> Task: Print the material below line for line, keeping every character, space, and break as it stands.

########################################

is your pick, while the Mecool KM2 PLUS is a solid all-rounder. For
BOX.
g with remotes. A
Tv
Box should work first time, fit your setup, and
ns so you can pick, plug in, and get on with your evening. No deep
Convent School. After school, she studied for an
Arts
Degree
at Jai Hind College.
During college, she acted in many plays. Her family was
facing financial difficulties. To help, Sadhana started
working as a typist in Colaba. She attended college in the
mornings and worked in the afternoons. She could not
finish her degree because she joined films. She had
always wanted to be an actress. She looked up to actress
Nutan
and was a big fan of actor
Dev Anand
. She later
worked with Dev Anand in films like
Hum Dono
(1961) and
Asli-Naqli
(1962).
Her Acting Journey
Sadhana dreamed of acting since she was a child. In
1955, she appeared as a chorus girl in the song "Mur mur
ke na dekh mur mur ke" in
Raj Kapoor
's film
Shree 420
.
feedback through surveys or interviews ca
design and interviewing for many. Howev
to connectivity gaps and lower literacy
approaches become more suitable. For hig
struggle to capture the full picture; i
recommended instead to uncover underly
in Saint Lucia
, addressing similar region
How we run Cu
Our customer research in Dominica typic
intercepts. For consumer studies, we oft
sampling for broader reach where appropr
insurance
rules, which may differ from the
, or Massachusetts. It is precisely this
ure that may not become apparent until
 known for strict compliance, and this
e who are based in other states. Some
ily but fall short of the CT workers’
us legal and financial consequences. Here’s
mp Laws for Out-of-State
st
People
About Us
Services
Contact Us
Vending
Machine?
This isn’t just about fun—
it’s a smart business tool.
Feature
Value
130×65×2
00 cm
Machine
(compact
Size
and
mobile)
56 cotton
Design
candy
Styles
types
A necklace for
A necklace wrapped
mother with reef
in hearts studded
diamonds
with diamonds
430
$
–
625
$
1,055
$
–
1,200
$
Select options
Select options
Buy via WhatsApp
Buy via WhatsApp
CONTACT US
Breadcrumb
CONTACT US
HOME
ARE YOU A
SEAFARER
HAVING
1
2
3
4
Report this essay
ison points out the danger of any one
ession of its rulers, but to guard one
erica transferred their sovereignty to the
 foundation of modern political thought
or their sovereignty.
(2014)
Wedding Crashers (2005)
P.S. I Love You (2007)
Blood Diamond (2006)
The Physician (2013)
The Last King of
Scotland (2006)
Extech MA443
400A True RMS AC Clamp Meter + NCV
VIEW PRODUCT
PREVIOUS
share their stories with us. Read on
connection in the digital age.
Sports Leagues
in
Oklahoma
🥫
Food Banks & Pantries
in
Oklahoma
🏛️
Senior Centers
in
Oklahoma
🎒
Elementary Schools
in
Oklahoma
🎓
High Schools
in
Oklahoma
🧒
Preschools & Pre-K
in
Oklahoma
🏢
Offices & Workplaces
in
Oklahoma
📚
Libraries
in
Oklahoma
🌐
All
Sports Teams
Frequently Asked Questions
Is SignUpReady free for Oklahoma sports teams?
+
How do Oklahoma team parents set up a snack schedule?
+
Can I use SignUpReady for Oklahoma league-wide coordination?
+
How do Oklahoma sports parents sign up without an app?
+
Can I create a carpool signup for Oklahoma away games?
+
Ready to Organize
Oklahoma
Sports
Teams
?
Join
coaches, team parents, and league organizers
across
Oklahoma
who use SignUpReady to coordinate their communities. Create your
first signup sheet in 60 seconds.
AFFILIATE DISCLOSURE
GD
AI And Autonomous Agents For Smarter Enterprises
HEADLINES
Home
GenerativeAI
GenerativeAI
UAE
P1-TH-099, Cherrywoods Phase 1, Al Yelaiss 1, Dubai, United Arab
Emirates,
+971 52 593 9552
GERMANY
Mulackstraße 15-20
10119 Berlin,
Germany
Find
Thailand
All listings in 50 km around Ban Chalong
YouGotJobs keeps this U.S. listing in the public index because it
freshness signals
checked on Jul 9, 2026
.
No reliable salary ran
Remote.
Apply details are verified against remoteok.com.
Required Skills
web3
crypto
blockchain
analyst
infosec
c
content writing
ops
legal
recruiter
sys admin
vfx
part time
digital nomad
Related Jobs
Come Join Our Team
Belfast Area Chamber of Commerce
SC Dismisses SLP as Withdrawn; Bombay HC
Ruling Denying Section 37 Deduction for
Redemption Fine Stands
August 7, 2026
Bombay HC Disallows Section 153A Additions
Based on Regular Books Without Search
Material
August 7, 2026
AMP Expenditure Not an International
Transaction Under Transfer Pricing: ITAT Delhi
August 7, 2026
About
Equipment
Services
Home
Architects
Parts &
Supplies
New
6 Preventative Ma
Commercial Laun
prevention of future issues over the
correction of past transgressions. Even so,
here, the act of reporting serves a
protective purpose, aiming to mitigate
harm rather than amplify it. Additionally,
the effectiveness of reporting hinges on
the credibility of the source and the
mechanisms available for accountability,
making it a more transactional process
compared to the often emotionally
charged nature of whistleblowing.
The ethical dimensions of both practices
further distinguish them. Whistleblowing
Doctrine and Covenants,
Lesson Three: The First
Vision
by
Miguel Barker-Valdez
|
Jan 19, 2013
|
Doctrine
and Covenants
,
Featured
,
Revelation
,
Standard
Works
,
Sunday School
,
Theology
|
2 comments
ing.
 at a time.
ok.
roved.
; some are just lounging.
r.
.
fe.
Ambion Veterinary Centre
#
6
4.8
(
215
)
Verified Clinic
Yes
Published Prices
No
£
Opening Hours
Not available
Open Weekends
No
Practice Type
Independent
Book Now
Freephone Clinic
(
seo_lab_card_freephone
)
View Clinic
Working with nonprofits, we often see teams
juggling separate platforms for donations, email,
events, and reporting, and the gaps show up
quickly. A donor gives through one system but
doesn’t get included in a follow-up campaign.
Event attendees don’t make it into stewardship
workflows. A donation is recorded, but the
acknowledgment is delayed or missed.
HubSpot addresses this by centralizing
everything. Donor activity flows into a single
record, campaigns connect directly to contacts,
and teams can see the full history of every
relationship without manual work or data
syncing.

########################################

> Finished task:
is your pick, while the Mecool KM2 PLUS is a solid all-rounder. For
BOX.
g with remotes. A
Tv
Box should work first time, fit your setup, and
ns so you can pick, plug in, and get on with your evening. No deep
Convent School. After school, she studied for an
Arts
Degree
at Jai Hind College.
During college, she acted in many plays. Her family was
facing financial difficulties. To help, Sadhana started
working as a typist in Colaba. She attended college in the
mornings and worked in the afternoons. She could not
finish her degree because she joined films. She had
always wanted to be an actress. She looked up to actress
Nutan
and was a big fan of actor
Dev Anand
. She later
worked with Dev Anand in films like
Hum Dono
(1961) and
Asli-Naqli
(1962).
Her Acting Journey
Sadhana dreamed of acting since she was a child. In
1955, she appeared as a chorus girl in the song "Mur mur
ke na dekh mur mur ke" in
Raj Kapoor
's film
Shree 420
.
feedback through surveys or interviews ca
design and interviewing for many. Howev
to connectivity gaps and lower literacy
approaches become more suitable. For hig
struggle to capture the full picture; i
recommended instead to uncover underly
in Saint Lucia
, addressing similar region
How we run Cu
Our customer research in Dominica typic
intercepts. For consumer studies, we oft
sampling for broader reach where appropr
insurance
rules, which may differ from the
, or Massachusetts. It is precisely this
ure that may not become apparent until
 known for strict compliance, and this
e who are based in other states. Some
ily but fall short of the CT workers’
us legal and financial consequences. Here’s
mp Laws for Out-of-State
st
People
About Us
Services
Contact Us
Vending
Machine?
This isn’t just about fun—
it’s a smart business tool.
Feature
Value
130×65×2
00 cm
Machine
(compact
Size
and
mobile)
56 cotton
Design
candy
Styles
types
A necklace for
A necklace wrapped
mother with reef
in hearts studded
diamonds
with diamonds
430
$
–
625
$
1,055
$
–
1,200
$
Select options
Select options
Buy via WhatsApp
Buy via WhatsApp
CONTACT US
Breadcrumb
CONTACT US
HOME
ARE YOU A
SEAFARER
HAVING
1
2
3
4
Report this essay
ison points out the danger of any one
ession of its rulers, but to guard one
erica transferred their sovereignty to the
 foundation of modern political thought
or their sovereignty.
(2014)
Wedding Crashers (2005)
P.S. I Love You (2007)
Blood Diamond (2006)
The Physician (2013)
The Last King of
Scotland (2006)
Extech MA443
400A True RMS AC Clamp Meter + NCV
VIEW PRODUCT
PREVIOUS
share their stories with us. Read on
connection in the digital age.
Sports Leagues
in
Oklahoma
🥫
Food Banks & Pantries
in
Oklahoma
🏛️
Senior Centers
in
Oklahoma
🎒
Elementary Schools
in
Oklahoma
🎓
High Schools
in
Oklahoma
🧒
Preschools & Pre-K
in
Oklahoma
🏢
Offices & Workplaces
in
Oklahoma
📚
Libraries
in
Oklahoma
🌐
All
Sports Teams
Frequently Asked Questions
Is SignUpReady free for Oklahoma sports teams?
+
How do Oklahoma team parents set up a snack schedule?
+
Can I use SignUpReady for Oklahoma league-wide coordination?
+
How do Oklahoma sports parents sign up without an app?
+
Can I create a carpool signup for Oklahoma away games?
+
Ready to Organize
Oklahoma
Sports
Teams
?
Join
coaches, team parents, and league organizers
across
Oklahoma
who use SignUpReady to coordinate their communities. Create your
first signup sheet in 60 seconds.
AFFILIATE DISCLOSURE
GD
AI And Autonomous Agents For Smarter Enterprises
HEADLINES
Home
GenerativeAI
GenerativeAI
UAE
P1-TH-099, Cherrywoods Phase 1, Al Yelaiss 1, Dubai, United Arab
Emirates,
+971 52 593 9552
GERMANY
Mulackstraße 15-20
10119 Berlin,
Germany
Find
Thailand
All listings in 50 km around Ban Chalong
YouGotJobs keeps this U.S. listing in the public index because it
freshness signals
checked on Jul 9, 2026
.
No reliable salary ran
Remote.
Apply details are verified against remoteok.com.
Required Skills
web3
crypto
blockchain
analyst
infosec
c
content writing
ops
legal
recruiter
sys admin
vfx
part time
digital nomad
Related Jobs
Come Join Our Team
Belfast Area Chamber of Commerce
SC Dismisses SLP as Withdrawn; Bombay HC
Ruling Denying Section 37 Deduction for
Redemption Fine Stands
August 7, 2026
Bombay HC Disallows Section 153A Additions
Based on Regular Books Without Search
Material
August 7, 2026
AMP Expenditure Not an International
Transaction Under Transfer Pricing: ITAT Delhi
August 7, 2026
About
Equipment
Services
Home
Architects
Parts &
Supplies
New
6 Preventative Ma
Commercial Laun
prevention of future issues over the
correction of past transgressions. Even so,
here, the act of reporting serves a
protective purpose, aiming to mitigate
harm rather than amplify it. Additionally,
the effectiveness of reporting hinges on
the credibility of the source and the
mechanisms available for accountability,
making it a more transactional process
compared to the often emotionally
charged nature of whistleblowing.
The ethical dimensions of both practices
further distinguish them. Whistleblowing
Doctrine and Covenants,
Lesson Three: The First
Vision
by
Miguel Barker-Valdez
|
Jan 19, 2013
|
Doctrine
and Covenants
,
Featured
,
Revelation
,
Standard
Works
,
Sunday School
,
Theology
|
2 comments
ing.
 at a time.
ok.
roved.
; some are just lounging.
r.
.
fe.
Ambion Veterinary Centre
#
6
4.8
(
215
)
Verified Clinic
Yes
Published Prices
No
£
Opening Hours
Not available
Open Weekends
No
Practice Type
Independent
Book Now
Freephone Clinic
(
seo_lab_card_freephone
)
View Clinic
Working with nonprofits, we often see teams
juggling separate platforms for donations, email,
events, and reporting, and the gaps show up
quickly. A donor gives through one system but
doesn’t get included in a follow-up campaign.
Event attendees don’t make it into stewardship
workflows. A donation is recorded, but the
acknowledgment is delayed or missed.
HubSpot addresses this by centralizing
everything. Donor activity flows into a single
record, campaigns connect directly to contacts,
and teams can see the full history of every
relationship without manual work or data
syncing.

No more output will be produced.